Taking the stairs down one level from the office wing (from floor 3 to floor 2) brings you to the mezzanine above the laboratories...

...where Munk's former office (from 1982, after retiring as director, to 2000) can be found at the end of the hall.

The unfinished redwood paneled walls are adorned with relief maps and other scientific documentation...
...while conference rooms and meeting areas are stacked with books and papers and decidedly non-digital office supplies (and even a photography room for developing film).

The double-height laboratory spaces below each have their own exterior entryways from floor 1. 

This is where field crews and equipment are deployed out to the ocean. 

Our tour took us into a lab that holds the batteries for their ocean-bottom (OBEM) instruments...

...which measure offshore subduction zones, the impact of water on seismic activity, and the ocean floor (like the SIO seafloor EM receiver, which measures electromagnetic fields).  

The Marine EM Lab also deploys Scripps Undersea EM Source Instruments—like SUESI 1 and SUESI 2 (above)—to survey plate tectonics, particularly under the Alaskan peninsula where the the Pacific plate is running into (and under) the North American plate. 

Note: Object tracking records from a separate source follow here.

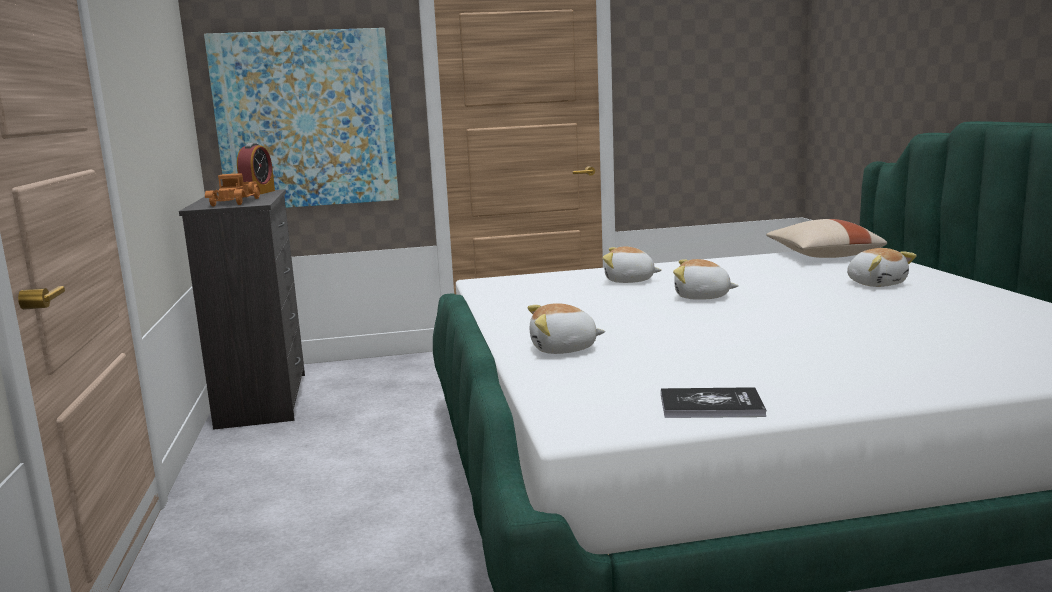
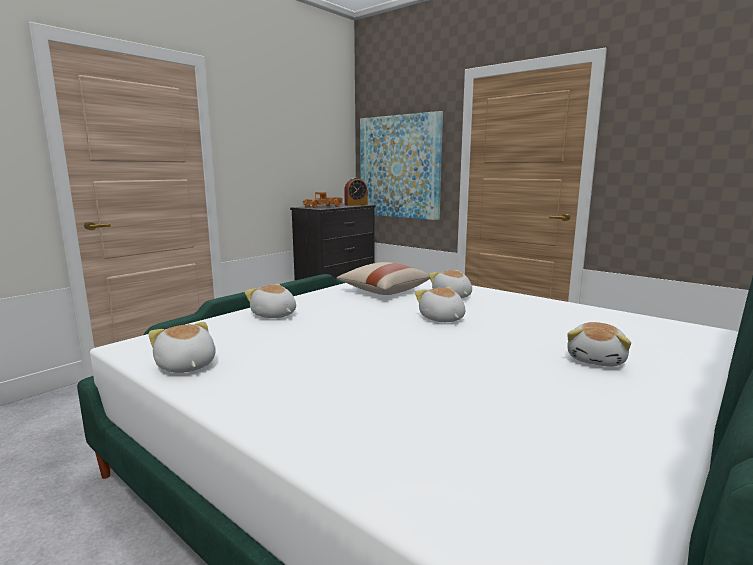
camera: 50 degrees right, 0 degrees up
book [661,387,766,418] -> plush toy [148,322,216,373]
beige pillow [766,219,887,258] -> beige pillow moved to [336,262,430,295]

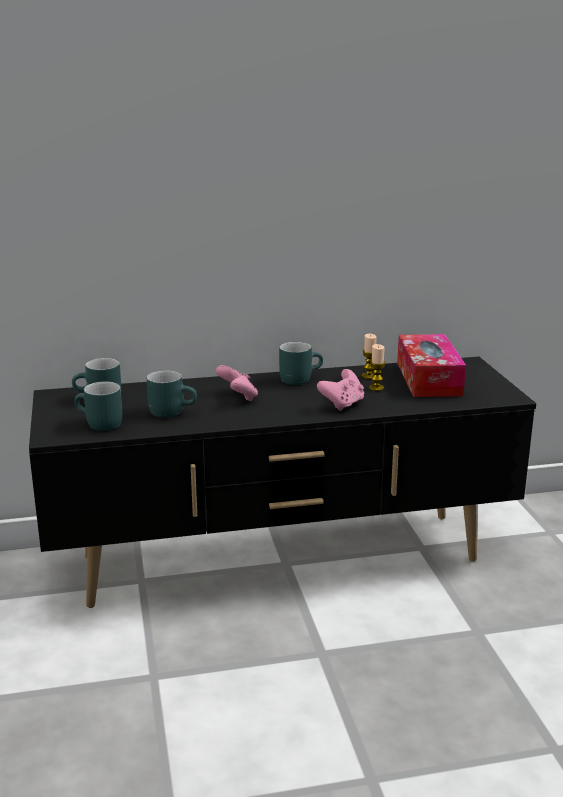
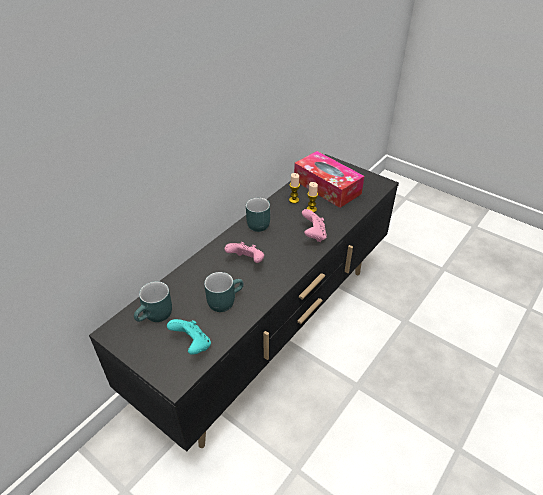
camera: 40 degrees left, 20 degrees up
turquoise mug [75,381,122,431] -> turquoise game controller [167,319,211,355]

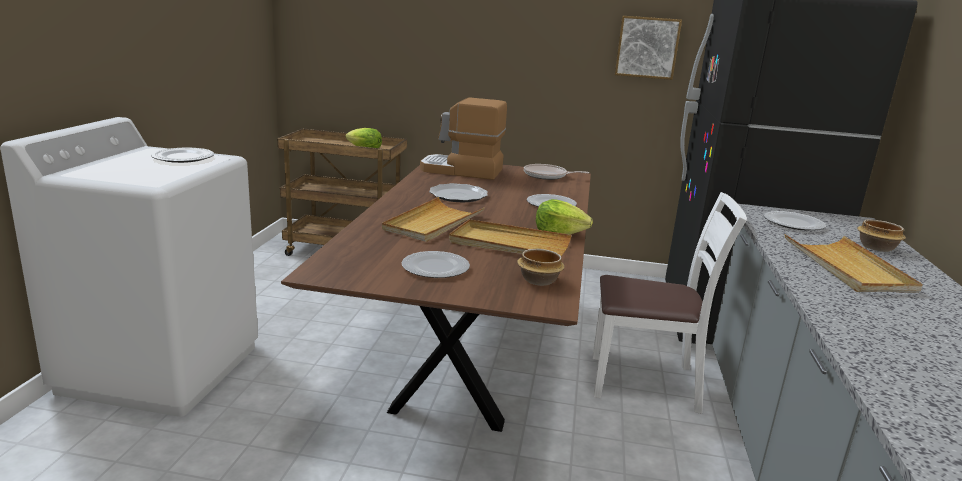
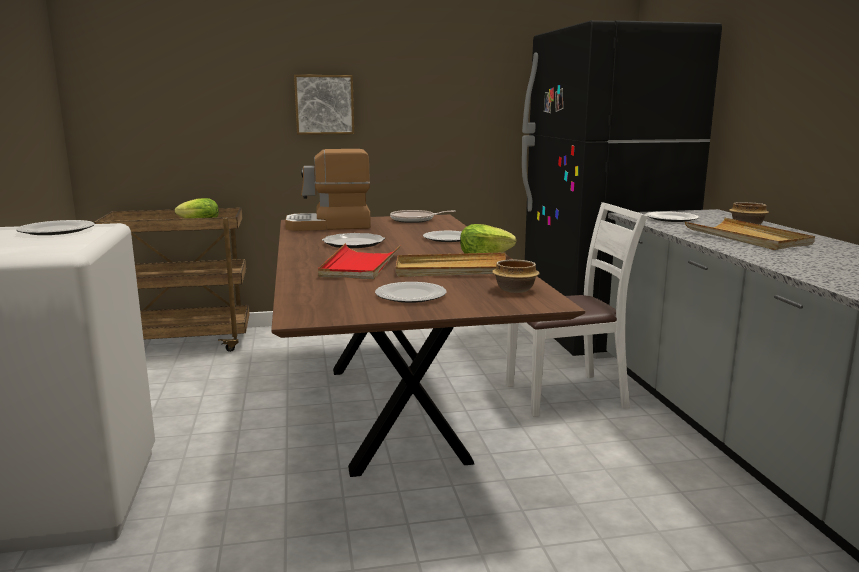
camera: 20 degrees left, 5 degrees down
beige tray [382,197,484,242] -> red tray [318,243,401,279]
picture [615,16,682,80] -> picture moved to [294,75,354,135]

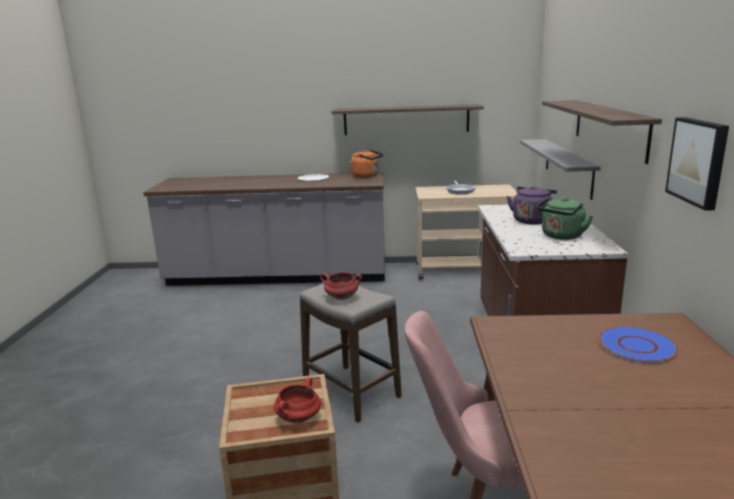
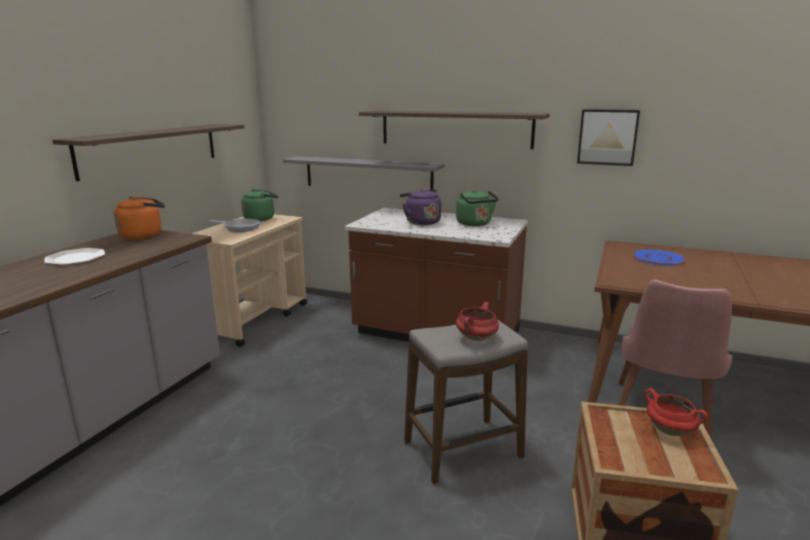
camera: 70 degrees left, 0 degrees up
none -> green kettle [241,189,278,221]

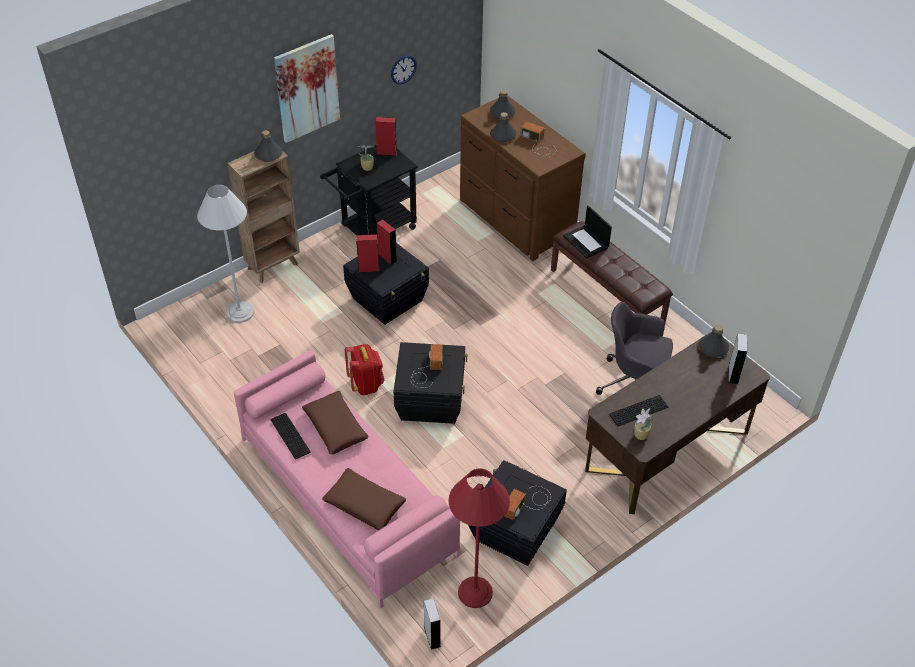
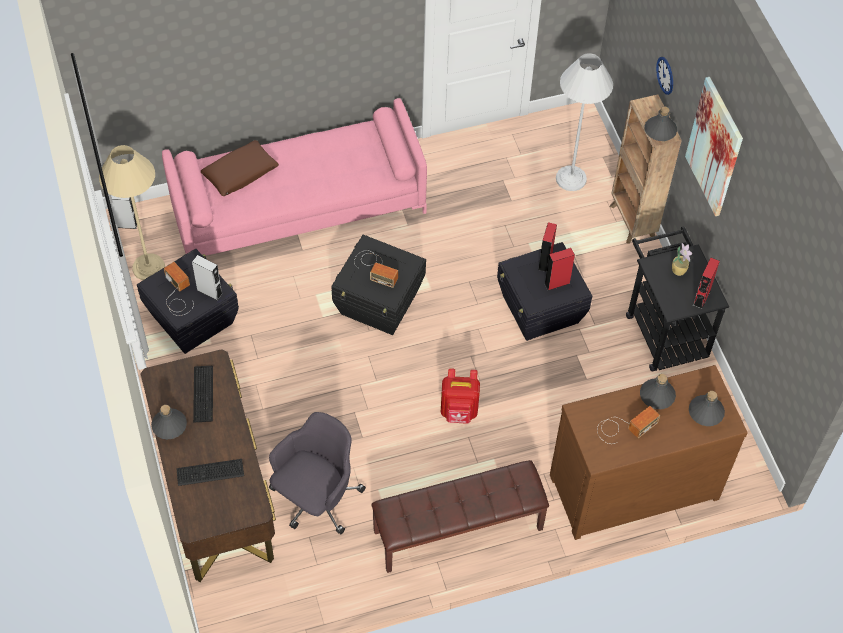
camera: 110 degrees right, 10 degrees up
keyboard [271,413,311,460] -> keyboard moved to [176,459,244,486]
brown pillow [302,391,369,455] -> none
red backpack [345,344,385,395] -> red backpack moved to [441,368,480,424]
wall clock [391,56,417,84] -> wall clock moved to [656,57,673,95]
red floor lamp [448,468,510,608] -> beige floor lamp [99,145,165,281]
laptop [563,205,612,258] -> none
potted plant [634,408,652,440] -> none
grey bottle [699,325,729,357] -> grey bottle moved to [151,405,187,440]
grey speaker [728,334,747,385] -> grey speaker moved to [192,255,223,301]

During Dr. Munk's tenure, he didn't just join the military effort, working with the U.S. Navy during WWII. He also consulted for multiple U.S. presidents, the Pentagon, and Vice President Al Gore. 

But what he loved best was getting out on a boat in the field—and asking questions.

I'm happy to have learned about him on my tour of the Munk Lab—a place that not many people other than oceanographers and geophysicists have gotten to explore.